## Work order
Please retype the rehearsal account below word for word, from "I invited Vic" up to and including "Another good question.".

+++ Extract

When Cynthia Oliver came in on the morning of Thursday, July 28th, Arthur Fink had already been photographing the mess I was making for an hour. It was an unusually humid morning, and I was rolling around in puddles of my own sweat, mumbling text to myself and singing the same refrain over and over. By the time Cynthia came in, I had given myself over to my dehydrated stupor, was a little less afraid to claim the mess, and a little more physically invested. I felt relatively safe sharing my text, movement, and voice with her after nearly two weeks in her text and movement class. Along with other useful bits of feedback, she offered the following … What would happen if, for a moment, you decided not to take care of other people and make them feel safe in the presence of your power? Good question.
I invited Vic Marks into the studio the next morning with far less fanfare. In the moments before Vic’s arrival, Melody Eggan had been sitting along the back wall watching as I struggled to retrieve yesterday’s decisions. We had an inspiring discussion about possible costume … a warmly hued tailored dress with a petticoat of unexpected color and texture. There were no cinematic rolls in puddles of sweat, no near heatstroke clarity. In fact, some of the previous day’s clarity had evaporated as the humidity had. Nonetheless, following my run-through for Vic she offered … who knows? the suspense of performance, control of space and body, a woman’s body/women’s bodies, sometimes words and movement do the same thing. It makes me wonder about you, has she given birth? Another good question.
On Saturday, I shared the solo with the larger Bates community in an informal showing in the Alumni Gym. I didn’t know how to make myself ready, but sharing provided great relief and more useful feedback. double meaning/punning, how I hold something I know and don’t know, the child I was or have had … how about more labor/exhaustion?

++++++
+++ Extracted information

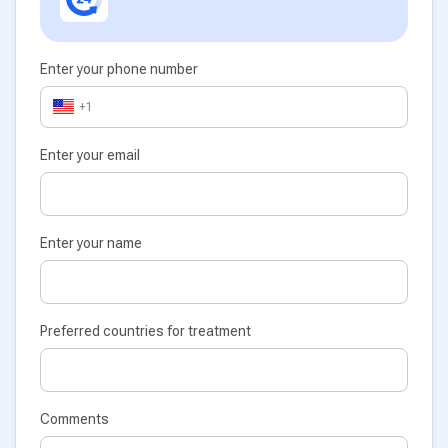
Enter your phone number
+1
Enter your email
Enter your name
Preferred countries for treatment
Comments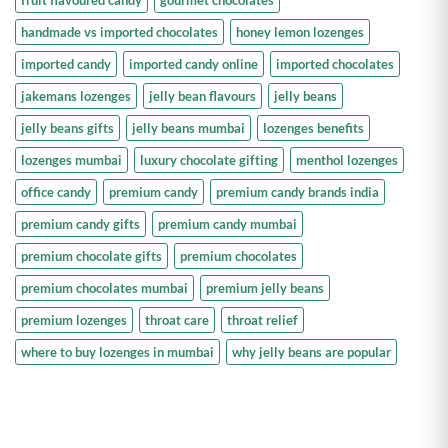
fruit flavoured candy
gourmet chocolates
handmade vs imported chocolates
honey lemon lozenges
imported candy
imported candy online
imported chocolates
jakemans lozenges
jelly bean flavours
jelly beans
jelly beans gifts
jelly beans mumbai
lozenges benefits
lozenges mumbai
luxury chocolate gifting
menthol lozenges
office candy
premium candy
premium candy brands india
premium candy gifts
premium candy mumbai
premium chocolate gifts
premium chocolates
premium chocolates mumbai
premium jelly beans
premium lozenges
throat care
throat relief
where to buy lozenges in mumbai
why jelly beans are popular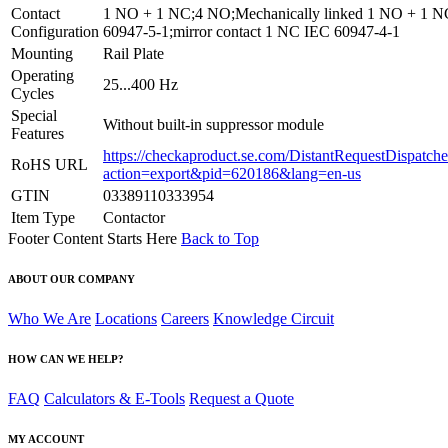
Contact
1 NO + 1 NC;4 NO;Mechanically linked 1 NO + 1 
Configuration
60947-5-1;mirror contact 1 NC IEC 60947-4-1
Mounting
Rail Plate
Operating
25...400 Hz
Cycles
Special
Without built-in suppressor module
Features
https://checkaproduct.se.com/DistantRequestDispatche
RoHS URL
action=export&pid=620186&lang=en-us
GTIN
03389110333954
Item Type
Contactor
Footer Content Starts Here
Back to Top
ABOUT OUR COMPANY
Who We Are
Locations
Careers
Knowledge Circuit
HOW CAN WE HELP?
FAQ
Calculators & E-Tools
Request a Quote
MY ACCOUNT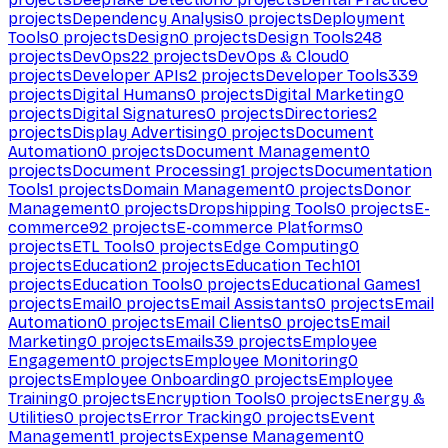
projects
Dependency Analysis
0
projects
Deployment
Tools
0
projects
Design
0
projects
Design Tools
248
projects
DevOps
22
projects
DevOps & Cloud
0
projects
Developer APIs
2
projects
Developer Tools
339
projects
Digital Humans
0
projects
Digital Marketing
0
projects
Digital Signatures
0
projects
Directories
2
projects
Display Advertising
0
projects
Document
Automation
0
projects
Document Management
0
projects
Document Processing
1
projects
Documentation
Tools
1
projects
Domain Management
0
projects
Donor
Management
0
projects
Dropshipping Tools
0
projects
E-
commerce
92
projects
E-commerce Platforms
0
projects
ETL Tools
0
projects
Edge Computing
0
projects
Education
2
projects
Education Tech
101
projects
Education Tools
0
projects
Educational Games
1
projects
Email
0
projects
Email Assistants
0
projects
Email
Automation
0
projects
Email Clients
0
projects
Email
Marketing
0
projects
Emails
39
projects
Employee
Engagement
0
projects
Employee Monitoring
0
projects
Employee Onboarding
0
projects
Employee
Training
0
projects
Encryption Tools
0
projects
Energy &
Utilities
0
projects
Error Tracking
0
projects
Event
Management
1
projects
Expense Management
0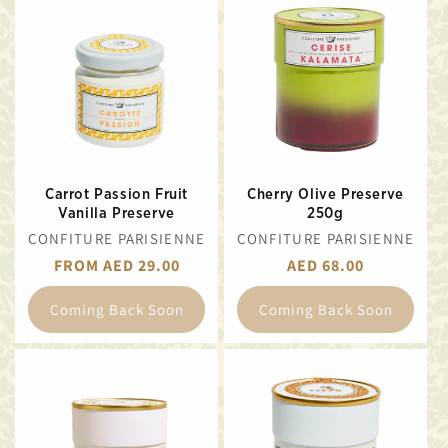
Carrot Passion Fruit
Cherry Olive Preserve
Vanilla Preserve
250g
VENDOR:
VENDOR:
CONFITURE PARISIENNE
CONFITURE PARISIENNE
REGULAR
FROM AED 29.00
REGULAR
AED 68.00
PRICE
PRICE
Coming Back Soon
Coming Back Soon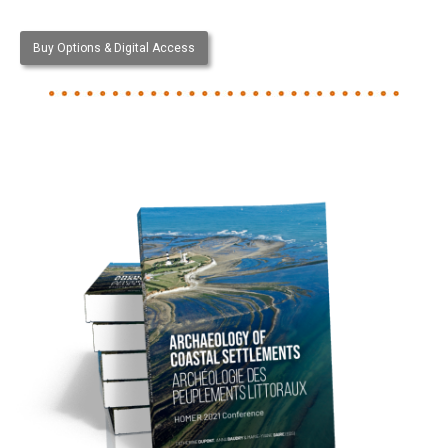
Buy Options & Digital Access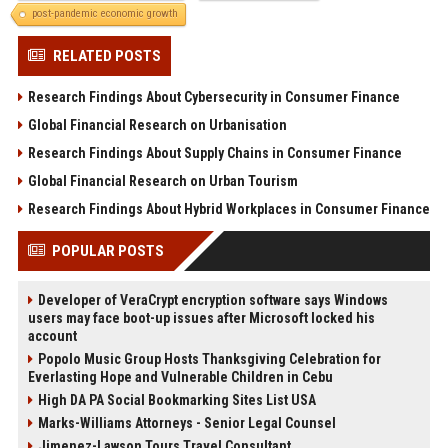
post-pandemic economic growth
RELATED POSTS
Research Findings About Cybersecurity in Consumer Finance
Global Financial Research on Urbanisation
Research Findings About Supply Chains in Consumer Finance
Global Financial Research on Urban Tourism
Research Findings About Hybrid Workplaces in Consumer Finance
POPULAR POSTS
Developer of VeraCrypt encryption software says Windows
users may face boot-up issues after Microsoft locked his
account
Popolo Music Group Hosts Thanksgiving Celebration for
Everlasting Hope and Vulnerable Children in Cebu
High DA PA Social Bookmarking Sites List USA
Marks-Williams Attorneys - Senior Legal Counsel
Jimenez-Lawson Tours Travel Consultant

++++++

## Result
I invited Vic Marks into the studio the next morning with far less fanfare. In the moments before Vic’s arrival, Melody Eggan had been sitting along the back wall watching as I struggled to retrieve yesterday’s decisions. We had an inspiring discussion about possible costume … a warmly hued tailored dress with a petticoat of unexpected color and texture. There were no cinematic rolls in puddles of sweat, no near heatstroke clarity. In fact, some of the previous day’s clarity had evaporated as the humidity had. Nonetheless, following my run-through for Vic she offered … who knows? the suspense of performance, control of space and body, a woman’s body/women’s bodies, sometimes words and movement do the same thing. It makes me wonder about you, has she given birth? Another good question.